Re: [PATCH] xfs: add readahead bufs to lru early to prevent post-unmount panic

From: Brian Foster <bfoster@redhat.com>
To: Dave Chinner <david@fromorbit.com>
Cc: xfs@oss.sgi.com
Subject: Re: [PATCH] xfs: add readahead bufs to lru early to prevent post-unmount panic
Date: Wed, 13 Jul 2016 07:32:26 -0400	[thread overview]
Message-ID: <20160713113226.GA15845@bfoster.bfoster> (raw)
In-Reply-To: <20160712235752.GL1922@dastard>

On Wed, Jul 13, 2016 at 09:57:52AM +1000, Dave Chinner wrote:
> On Tue, Jul 12, 2016 at 01:22:59PM -0400, Brian Foster wrote:
> > On Tue, Jul 12, 2016 at 08:03:15AM -0400, Brian Foster wrote:
> > > On Tue, Jul 12, 2016 at 08:44:51AM +1000, Dave Chinner wrote:
> > > > On Mon, Jul 11, 2016 at 11:29:22AM -0400, Brian Foster wrote:
> > > > > On Mon, Jul 11, 2016 at 09:52:52AM -0400, Brian Foster wrote:
> > > > > ...
> > > > > > So what is your preference out of the possible approaches here? AFAICS,
> > > > > > we have the following options:
> > > > > > 
> > > > > > 1.) The original "add readahead to LRU early" approach.
> > > > > > 	Pros: simple one-liner
> > > > > > 	Cons: bit of a hack, only covers readahead scenario
> > > > > > 2.) Defer I/O count decrement to buffer release (this patch).
> > > > > > 	Pros: should cover all cases (reads/writes)
> > > > > > 	Cons: more complex (requires per-buffer accounting, etc.)
> > > > > > 3.) Raw (buffer or bio?) I/O count (no defer to buffer release)
> > > > > > 	Pros: eliminates some complexity from #2
> > > > > > 	Cons: still more complex than #1, racy in that decrement does
> > > > > > 	not serialize against LRU addition (requires drain_workqueue(),
> > > > > > 	which still doesn't cover error conditions)
> > > > > > 
> > > > > > As noted above, option #3 also allows for either a buffer based count or
> > > > > > bio based count, the latter of which might simplify things a bit further
> > > > > > (TBD). Thoughts?

[Study material]

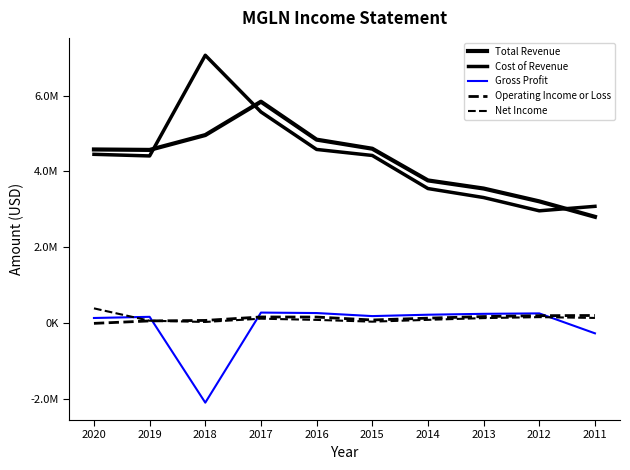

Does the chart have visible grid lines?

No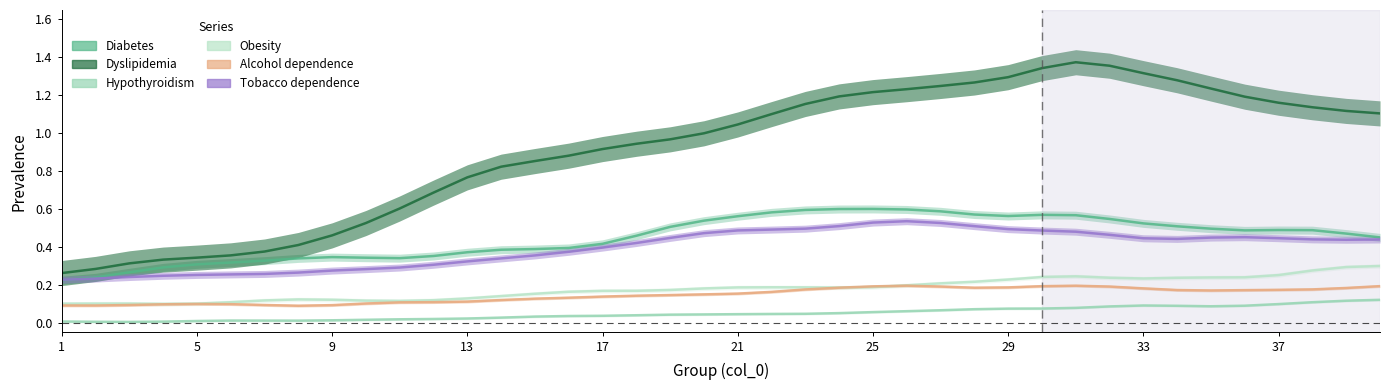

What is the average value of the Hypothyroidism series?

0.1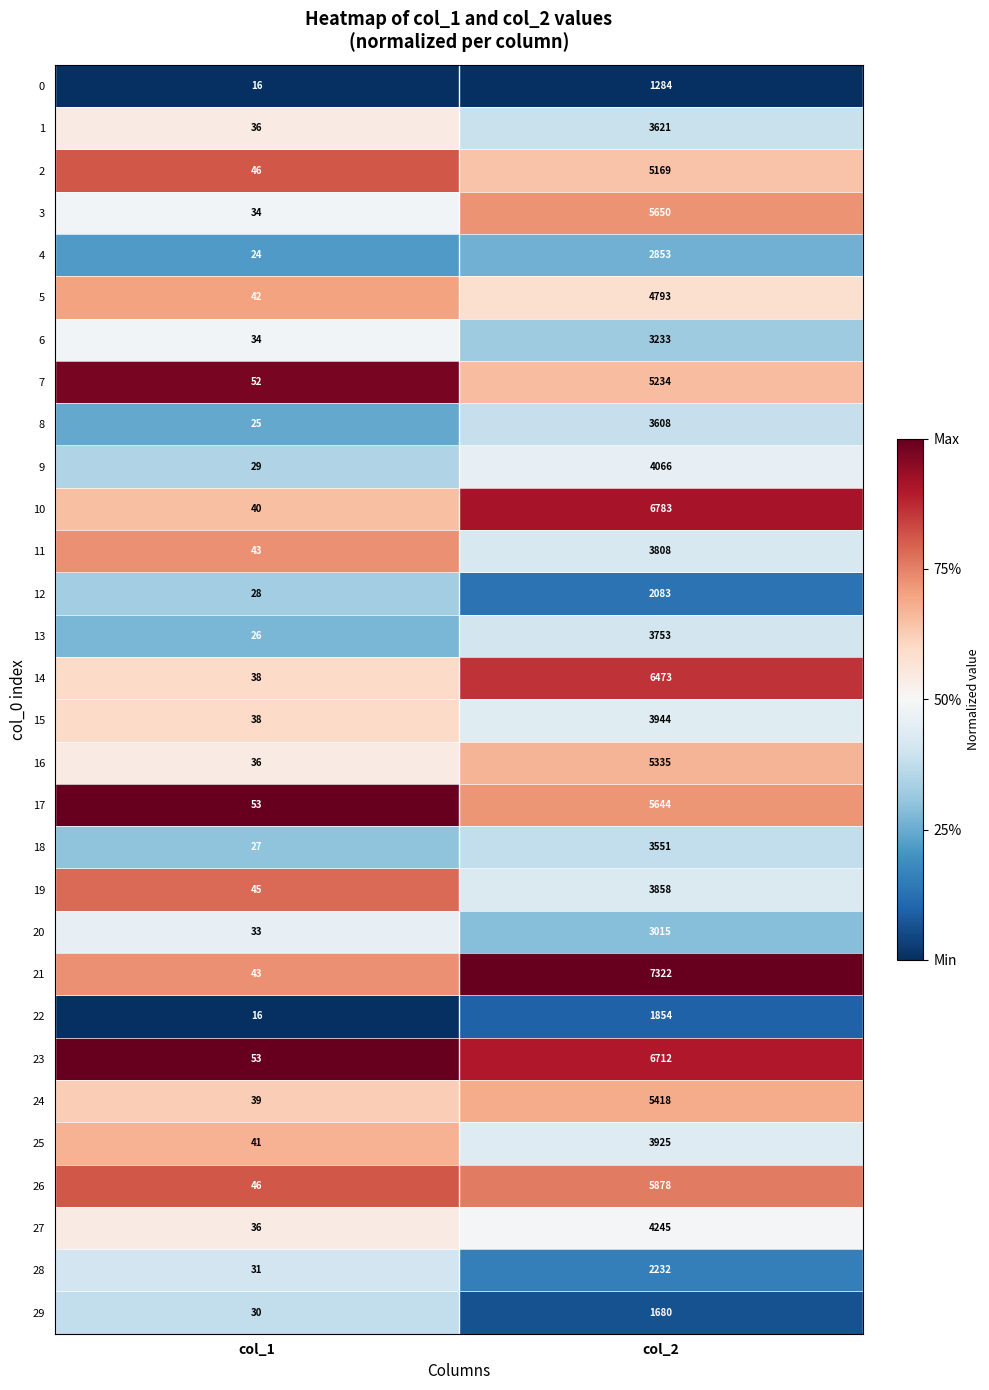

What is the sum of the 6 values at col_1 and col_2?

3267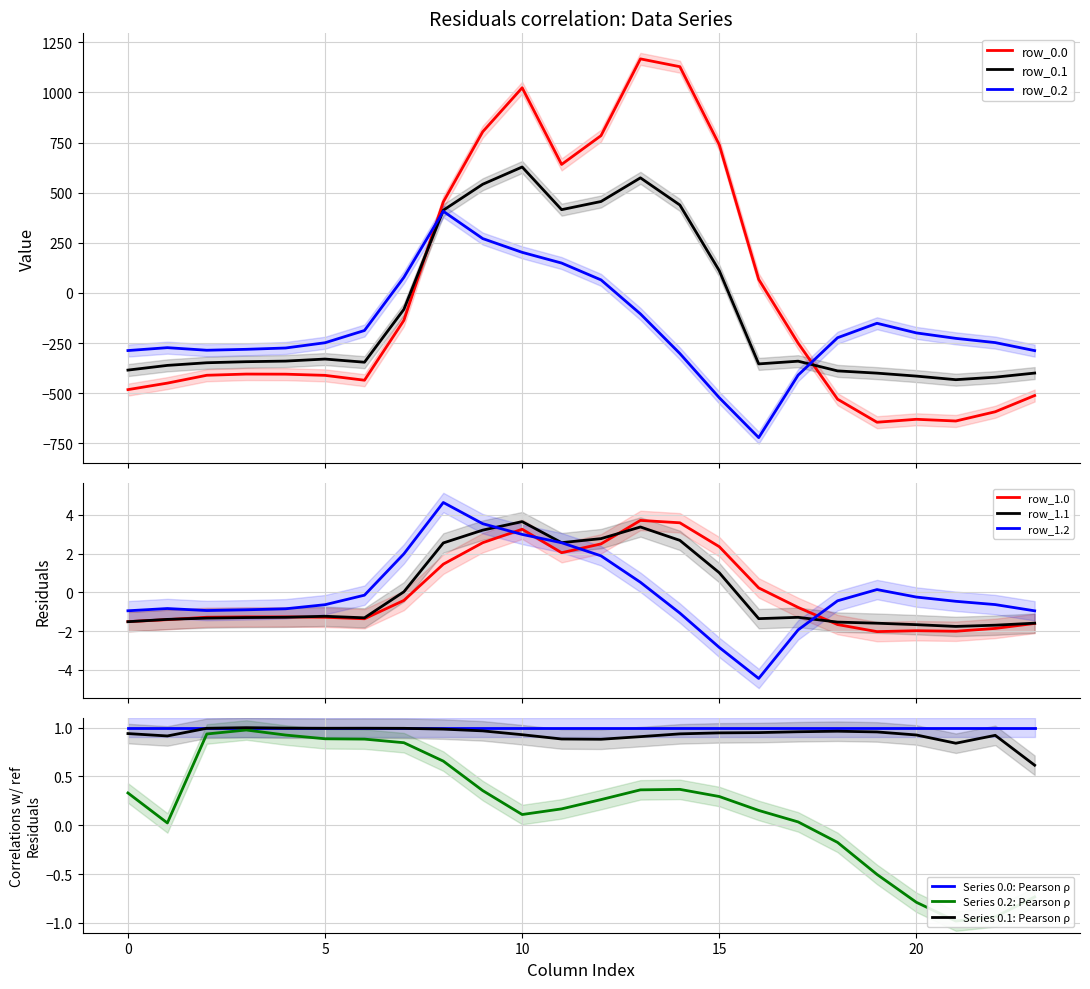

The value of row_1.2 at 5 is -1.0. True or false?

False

[Prompt] Quote the XFS patch reply word for word, starting at "On Wed, Jul" and ending at "release (this patch).".

[The answer]
On Wed, Jul 13, 2016 at 09:57:52AM +1000, Dave Chinner wrote:
> On Tue, Jul 12, 2016 at 01:22:59PM -0400, Brian Foster wrote:
> > On Tue, Jul 12, 2016 at 08:03:15AM -0400, Brian Foster wrote:
> > > On Tue, Jul 12, 2016 at 08:44:51AM +1000, Dave Chinner wrote:
> > > > On Mon, Jul 11, 2016 at 11:29:22AM -0400, Brian Foster wrote:
> > > > > On Mon, Jul 11, 2016 at 09:52:52AM -0400, Brian Foster wrote:
> > > > > ...
> > > > > > So what is your preference out of the possible approaches here? AFAICS,
> > > > > > we have the following options:
> > > > > > 
> > > > > > 1.) The original "add readahead to LRU early" approach.
> > > > > > 	Pros: simple one-liner
> > > > > > 	Cons: bit of a hack, only covers readahead scenario
> > > > > > 2.) Defer I/O count decrement to buffer release (this patch).